22/09/2020 dal Consigliere Dott. NICOLA DE MARINIS.

 

Fatto

RILEVATO

che, con sentenza del 21 ottobre 2016, la Corte d’Appello di Catanzaro, in riforma della decisione resa dal Tribunale di Catanzaro, rigettava la domanda proposta da S.R. nei confronti di C.O.A. avente ad oggetto la condanna al pagamento delle differenze retributive maturate nel corso del rapporto di lavoro subordinato che lo S. assumeva essere intercorso con il C. nel periodo dal 5.9.1999 al 6.7.2004 avente ad oggetto la conduzione di una sala giochi di cui il C. era titolare e di un piccolo bar ad essa annesso;

che la decisione della Corte territoriale discende dall’aver questa ritenuto, in contrasto con il convincimento espresso dal primo giudice, il difetto di prova degli indici sintomatici della subordinazione su cui si fondava la domanda, ovvero l’osservanza di un orario imposto e di un compenso mensile predeterminato e, di conseguenza, la plausibilità della qualificazione del rapporto in termini di società di fatto in essere tra le parti, offerta dal C.;

che per la cassazione di tale decisione ricorre lo S., affidando l’impugnazione a due motivi, cui resiste, con controricorso, il C..

VOCI ESTRATTE:
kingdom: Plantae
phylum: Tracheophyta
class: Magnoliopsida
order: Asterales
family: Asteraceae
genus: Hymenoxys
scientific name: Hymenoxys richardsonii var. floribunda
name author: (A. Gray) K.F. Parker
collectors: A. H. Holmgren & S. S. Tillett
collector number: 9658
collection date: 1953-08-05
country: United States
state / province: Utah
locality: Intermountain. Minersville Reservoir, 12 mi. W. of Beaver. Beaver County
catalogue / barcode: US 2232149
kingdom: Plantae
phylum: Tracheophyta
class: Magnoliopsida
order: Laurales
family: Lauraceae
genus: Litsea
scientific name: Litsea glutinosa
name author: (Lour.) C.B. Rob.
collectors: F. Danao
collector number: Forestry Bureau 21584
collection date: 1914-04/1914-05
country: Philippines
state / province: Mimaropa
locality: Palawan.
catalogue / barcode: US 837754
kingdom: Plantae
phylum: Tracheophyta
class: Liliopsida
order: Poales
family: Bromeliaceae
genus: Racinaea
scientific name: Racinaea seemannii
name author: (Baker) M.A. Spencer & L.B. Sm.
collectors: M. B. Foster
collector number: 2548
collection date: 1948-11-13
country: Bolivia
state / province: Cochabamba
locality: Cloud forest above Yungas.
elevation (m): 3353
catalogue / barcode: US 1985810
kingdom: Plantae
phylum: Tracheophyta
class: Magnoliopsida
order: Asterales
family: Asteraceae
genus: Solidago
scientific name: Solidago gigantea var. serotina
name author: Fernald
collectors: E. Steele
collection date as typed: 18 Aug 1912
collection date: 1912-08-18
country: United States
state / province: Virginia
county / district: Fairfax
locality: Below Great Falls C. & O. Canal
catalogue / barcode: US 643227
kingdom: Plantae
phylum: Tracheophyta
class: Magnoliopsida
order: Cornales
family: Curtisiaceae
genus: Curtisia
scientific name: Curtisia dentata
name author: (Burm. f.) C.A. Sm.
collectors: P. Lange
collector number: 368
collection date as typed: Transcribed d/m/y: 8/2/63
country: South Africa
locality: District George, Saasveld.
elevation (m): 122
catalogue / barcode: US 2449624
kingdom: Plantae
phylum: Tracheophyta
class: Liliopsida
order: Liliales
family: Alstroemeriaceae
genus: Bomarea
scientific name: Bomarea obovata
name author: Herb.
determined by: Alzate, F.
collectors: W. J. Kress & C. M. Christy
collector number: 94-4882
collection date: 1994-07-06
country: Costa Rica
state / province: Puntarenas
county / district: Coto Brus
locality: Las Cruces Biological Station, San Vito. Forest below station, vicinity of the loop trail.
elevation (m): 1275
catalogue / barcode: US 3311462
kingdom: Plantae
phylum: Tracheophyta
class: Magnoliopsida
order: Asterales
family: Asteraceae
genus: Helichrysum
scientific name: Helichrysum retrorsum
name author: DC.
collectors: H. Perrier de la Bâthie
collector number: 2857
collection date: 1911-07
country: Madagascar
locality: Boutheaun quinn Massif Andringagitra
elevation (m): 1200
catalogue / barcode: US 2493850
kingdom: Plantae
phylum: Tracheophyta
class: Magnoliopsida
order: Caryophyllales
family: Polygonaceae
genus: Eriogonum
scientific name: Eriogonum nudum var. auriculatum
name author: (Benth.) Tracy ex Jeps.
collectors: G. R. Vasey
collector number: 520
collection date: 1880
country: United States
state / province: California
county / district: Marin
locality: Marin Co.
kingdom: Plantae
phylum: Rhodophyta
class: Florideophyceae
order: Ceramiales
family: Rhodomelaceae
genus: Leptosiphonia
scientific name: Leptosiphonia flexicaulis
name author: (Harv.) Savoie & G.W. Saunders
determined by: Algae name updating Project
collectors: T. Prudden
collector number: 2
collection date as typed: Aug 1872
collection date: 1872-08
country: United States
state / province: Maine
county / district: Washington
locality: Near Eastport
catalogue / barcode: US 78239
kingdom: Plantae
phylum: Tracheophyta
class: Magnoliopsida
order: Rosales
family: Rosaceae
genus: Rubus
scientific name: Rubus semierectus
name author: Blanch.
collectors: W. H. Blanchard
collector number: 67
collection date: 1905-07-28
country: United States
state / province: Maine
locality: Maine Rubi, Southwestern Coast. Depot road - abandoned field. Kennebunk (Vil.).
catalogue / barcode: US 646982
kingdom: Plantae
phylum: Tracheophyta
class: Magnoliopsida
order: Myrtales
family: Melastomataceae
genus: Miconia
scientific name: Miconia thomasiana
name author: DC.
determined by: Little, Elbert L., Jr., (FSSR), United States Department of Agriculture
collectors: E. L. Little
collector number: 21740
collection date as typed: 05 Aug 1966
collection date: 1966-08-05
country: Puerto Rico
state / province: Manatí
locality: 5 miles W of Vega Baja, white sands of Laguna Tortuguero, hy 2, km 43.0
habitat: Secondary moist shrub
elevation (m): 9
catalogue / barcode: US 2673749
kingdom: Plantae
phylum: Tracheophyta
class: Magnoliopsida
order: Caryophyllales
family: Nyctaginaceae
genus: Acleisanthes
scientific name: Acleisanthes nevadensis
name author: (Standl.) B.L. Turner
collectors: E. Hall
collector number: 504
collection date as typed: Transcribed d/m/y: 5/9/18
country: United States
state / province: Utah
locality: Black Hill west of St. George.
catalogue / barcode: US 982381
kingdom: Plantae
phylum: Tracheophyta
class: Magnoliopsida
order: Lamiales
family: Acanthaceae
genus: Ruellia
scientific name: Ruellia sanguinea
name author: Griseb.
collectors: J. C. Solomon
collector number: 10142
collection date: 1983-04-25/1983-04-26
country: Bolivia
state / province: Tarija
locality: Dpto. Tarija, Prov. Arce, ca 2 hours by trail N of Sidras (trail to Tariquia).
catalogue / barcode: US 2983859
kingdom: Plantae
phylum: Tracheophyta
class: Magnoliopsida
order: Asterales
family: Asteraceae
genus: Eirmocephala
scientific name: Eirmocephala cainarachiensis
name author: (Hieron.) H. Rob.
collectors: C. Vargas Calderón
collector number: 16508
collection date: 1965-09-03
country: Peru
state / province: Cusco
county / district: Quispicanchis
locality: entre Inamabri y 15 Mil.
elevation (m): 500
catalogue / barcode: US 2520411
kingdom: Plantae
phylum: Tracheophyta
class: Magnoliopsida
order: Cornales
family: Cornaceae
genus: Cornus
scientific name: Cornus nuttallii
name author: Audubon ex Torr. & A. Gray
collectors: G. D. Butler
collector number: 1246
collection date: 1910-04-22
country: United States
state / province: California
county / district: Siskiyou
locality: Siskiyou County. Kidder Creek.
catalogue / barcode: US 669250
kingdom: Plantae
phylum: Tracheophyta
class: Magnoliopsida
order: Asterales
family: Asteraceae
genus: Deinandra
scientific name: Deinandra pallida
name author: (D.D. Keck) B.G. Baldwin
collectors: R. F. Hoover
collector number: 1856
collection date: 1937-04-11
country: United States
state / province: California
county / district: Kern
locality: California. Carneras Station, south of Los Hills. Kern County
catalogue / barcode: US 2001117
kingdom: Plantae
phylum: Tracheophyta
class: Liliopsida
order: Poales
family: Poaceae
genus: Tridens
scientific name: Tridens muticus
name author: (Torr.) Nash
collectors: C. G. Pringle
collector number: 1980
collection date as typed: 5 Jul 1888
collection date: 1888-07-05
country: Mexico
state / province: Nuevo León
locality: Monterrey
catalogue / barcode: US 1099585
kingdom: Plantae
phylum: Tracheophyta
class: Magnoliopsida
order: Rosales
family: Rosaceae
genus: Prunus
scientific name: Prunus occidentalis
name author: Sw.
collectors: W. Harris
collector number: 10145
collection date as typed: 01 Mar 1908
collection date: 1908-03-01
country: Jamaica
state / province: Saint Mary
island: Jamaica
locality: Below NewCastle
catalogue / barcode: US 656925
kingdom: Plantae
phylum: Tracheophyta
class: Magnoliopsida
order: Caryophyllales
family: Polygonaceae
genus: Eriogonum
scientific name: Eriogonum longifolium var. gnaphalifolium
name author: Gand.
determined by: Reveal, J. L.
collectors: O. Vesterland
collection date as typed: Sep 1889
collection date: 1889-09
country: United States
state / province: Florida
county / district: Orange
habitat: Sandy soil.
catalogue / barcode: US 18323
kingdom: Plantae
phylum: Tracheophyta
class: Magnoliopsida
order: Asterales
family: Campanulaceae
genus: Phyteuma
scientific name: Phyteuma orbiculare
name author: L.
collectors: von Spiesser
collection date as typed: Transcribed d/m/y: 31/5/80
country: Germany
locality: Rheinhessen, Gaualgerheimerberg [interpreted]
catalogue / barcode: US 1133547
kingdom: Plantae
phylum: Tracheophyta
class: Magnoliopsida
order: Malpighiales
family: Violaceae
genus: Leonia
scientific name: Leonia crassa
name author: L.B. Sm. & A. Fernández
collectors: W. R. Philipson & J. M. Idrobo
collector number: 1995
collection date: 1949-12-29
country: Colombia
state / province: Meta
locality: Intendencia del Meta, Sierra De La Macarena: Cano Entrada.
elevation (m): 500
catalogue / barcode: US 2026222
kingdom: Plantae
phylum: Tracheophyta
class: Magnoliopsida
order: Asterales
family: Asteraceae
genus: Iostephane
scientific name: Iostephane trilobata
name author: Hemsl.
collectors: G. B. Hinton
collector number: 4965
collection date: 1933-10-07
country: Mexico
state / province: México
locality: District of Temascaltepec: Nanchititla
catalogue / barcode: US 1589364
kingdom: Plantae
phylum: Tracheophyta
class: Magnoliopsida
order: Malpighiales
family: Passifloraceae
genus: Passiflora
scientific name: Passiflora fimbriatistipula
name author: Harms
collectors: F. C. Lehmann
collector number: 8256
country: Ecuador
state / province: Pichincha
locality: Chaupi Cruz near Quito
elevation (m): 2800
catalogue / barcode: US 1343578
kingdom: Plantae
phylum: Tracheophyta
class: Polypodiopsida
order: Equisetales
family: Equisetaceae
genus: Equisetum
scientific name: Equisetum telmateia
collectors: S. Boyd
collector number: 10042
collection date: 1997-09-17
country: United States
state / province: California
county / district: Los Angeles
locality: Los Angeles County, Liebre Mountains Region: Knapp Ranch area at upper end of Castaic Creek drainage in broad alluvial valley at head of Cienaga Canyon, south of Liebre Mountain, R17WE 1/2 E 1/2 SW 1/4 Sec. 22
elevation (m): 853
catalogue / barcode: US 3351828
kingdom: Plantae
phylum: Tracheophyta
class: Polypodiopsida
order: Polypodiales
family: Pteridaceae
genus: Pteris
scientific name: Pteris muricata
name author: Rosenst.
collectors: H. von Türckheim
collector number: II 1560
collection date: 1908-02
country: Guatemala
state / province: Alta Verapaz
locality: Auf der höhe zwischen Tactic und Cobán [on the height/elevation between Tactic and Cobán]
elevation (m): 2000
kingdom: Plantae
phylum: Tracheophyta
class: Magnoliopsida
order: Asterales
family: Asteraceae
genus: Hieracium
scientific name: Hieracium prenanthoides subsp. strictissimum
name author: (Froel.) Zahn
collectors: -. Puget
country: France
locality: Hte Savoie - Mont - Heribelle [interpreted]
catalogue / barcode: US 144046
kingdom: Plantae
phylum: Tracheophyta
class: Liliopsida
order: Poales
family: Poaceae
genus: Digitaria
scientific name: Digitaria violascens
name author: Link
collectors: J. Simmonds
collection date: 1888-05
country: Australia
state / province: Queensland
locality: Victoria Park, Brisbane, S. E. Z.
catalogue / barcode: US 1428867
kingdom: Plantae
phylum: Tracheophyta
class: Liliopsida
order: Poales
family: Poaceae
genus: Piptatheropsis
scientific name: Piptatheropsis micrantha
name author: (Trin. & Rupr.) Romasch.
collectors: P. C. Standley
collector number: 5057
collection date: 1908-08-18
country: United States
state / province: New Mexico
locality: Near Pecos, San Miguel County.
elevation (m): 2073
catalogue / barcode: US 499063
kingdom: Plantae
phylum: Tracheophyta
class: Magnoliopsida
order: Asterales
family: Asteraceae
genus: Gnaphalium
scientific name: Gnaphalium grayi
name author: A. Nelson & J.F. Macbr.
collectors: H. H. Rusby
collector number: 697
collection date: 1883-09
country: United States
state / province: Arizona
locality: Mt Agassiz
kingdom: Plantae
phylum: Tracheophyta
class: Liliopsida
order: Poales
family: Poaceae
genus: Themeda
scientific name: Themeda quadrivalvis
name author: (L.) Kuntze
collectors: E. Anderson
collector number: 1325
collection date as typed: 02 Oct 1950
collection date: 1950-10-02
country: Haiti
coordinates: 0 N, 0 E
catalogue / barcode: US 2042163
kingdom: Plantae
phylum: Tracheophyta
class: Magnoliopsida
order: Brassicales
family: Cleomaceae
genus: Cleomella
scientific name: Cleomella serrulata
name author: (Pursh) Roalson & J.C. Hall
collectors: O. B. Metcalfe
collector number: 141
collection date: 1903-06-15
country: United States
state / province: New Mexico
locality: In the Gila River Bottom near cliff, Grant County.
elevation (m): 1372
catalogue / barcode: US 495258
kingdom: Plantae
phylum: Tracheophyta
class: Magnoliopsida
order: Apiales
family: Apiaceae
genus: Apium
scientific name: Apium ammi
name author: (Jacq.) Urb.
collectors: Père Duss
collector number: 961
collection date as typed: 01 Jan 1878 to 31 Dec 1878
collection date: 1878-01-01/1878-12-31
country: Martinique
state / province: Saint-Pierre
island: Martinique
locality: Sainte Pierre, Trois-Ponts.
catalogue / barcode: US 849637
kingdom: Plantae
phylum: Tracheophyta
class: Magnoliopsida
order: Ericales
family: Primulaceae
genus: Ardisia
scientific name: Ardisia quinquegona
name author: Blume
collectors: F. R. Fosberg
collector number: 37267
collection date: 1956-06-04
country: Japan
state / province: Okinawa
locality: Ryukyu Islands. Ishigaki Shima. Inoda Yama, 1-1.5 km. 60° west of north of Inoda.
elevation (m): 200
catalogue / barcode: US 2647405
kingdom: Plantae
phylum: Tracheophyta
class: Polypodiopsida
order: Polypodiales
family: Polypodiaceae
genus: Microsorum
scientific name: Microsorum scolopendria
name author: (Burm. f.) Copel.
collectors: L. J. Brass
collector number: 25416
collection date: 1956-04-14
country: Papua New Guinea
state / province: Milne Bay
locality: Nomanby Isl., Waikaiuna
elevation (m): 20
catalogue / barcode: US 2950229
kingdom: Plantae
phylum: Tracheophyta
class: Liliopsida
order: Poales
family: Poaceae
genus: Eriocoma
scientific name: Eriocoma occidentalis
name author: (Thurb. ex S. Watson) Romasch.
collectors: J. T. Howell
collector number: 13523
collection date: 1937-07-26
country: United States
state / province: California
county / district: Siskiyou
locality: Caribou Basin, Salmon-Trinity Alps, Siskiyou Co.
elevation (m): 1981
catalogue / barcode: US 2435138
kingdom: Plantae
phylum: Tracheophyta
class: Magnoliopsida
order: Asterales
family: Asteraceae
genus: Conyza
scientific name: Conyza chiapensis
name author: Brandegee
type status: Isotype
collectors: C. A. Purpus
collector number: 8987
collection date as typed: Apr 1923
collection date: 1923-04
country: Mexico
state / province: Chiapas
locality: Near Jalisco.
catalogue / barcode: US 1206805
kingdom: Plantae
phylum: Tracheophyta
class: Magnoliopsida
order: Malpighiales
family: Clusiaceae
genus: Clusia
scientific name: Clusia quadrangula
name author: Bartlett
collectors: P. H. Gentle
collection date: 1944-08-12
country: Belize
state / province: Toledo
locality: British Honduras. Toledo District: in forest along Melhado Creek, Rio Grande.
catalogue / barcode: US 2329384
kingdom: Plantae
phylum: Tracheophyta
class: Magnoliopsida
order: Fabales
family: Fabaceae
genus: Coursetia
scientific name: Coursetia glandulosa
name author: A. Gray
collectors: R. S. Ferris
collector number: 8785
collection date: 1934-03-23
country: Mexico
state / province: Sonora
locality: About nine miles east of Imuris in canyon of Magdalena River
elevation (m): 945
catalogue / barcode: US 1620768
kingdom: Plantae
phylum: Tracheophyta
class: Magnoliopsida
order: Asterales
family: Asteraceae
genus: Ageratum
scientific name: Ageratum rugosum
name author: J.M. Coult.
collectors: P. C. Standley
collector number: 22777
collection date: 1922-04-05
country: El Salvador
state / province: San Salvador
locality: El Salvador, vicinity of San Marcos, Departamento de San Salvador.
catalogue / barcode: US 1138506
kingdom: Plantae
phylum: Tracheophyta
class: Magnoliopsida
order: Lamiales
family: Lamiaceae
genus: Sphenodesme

COMPITO ASSEGNATO:
Secondo il testo in esame, quale corte ha pronunciato la sentenza del 21 ottobre 2016?

SOLUZIONE:
La Corte d'Appello di Catanzaro.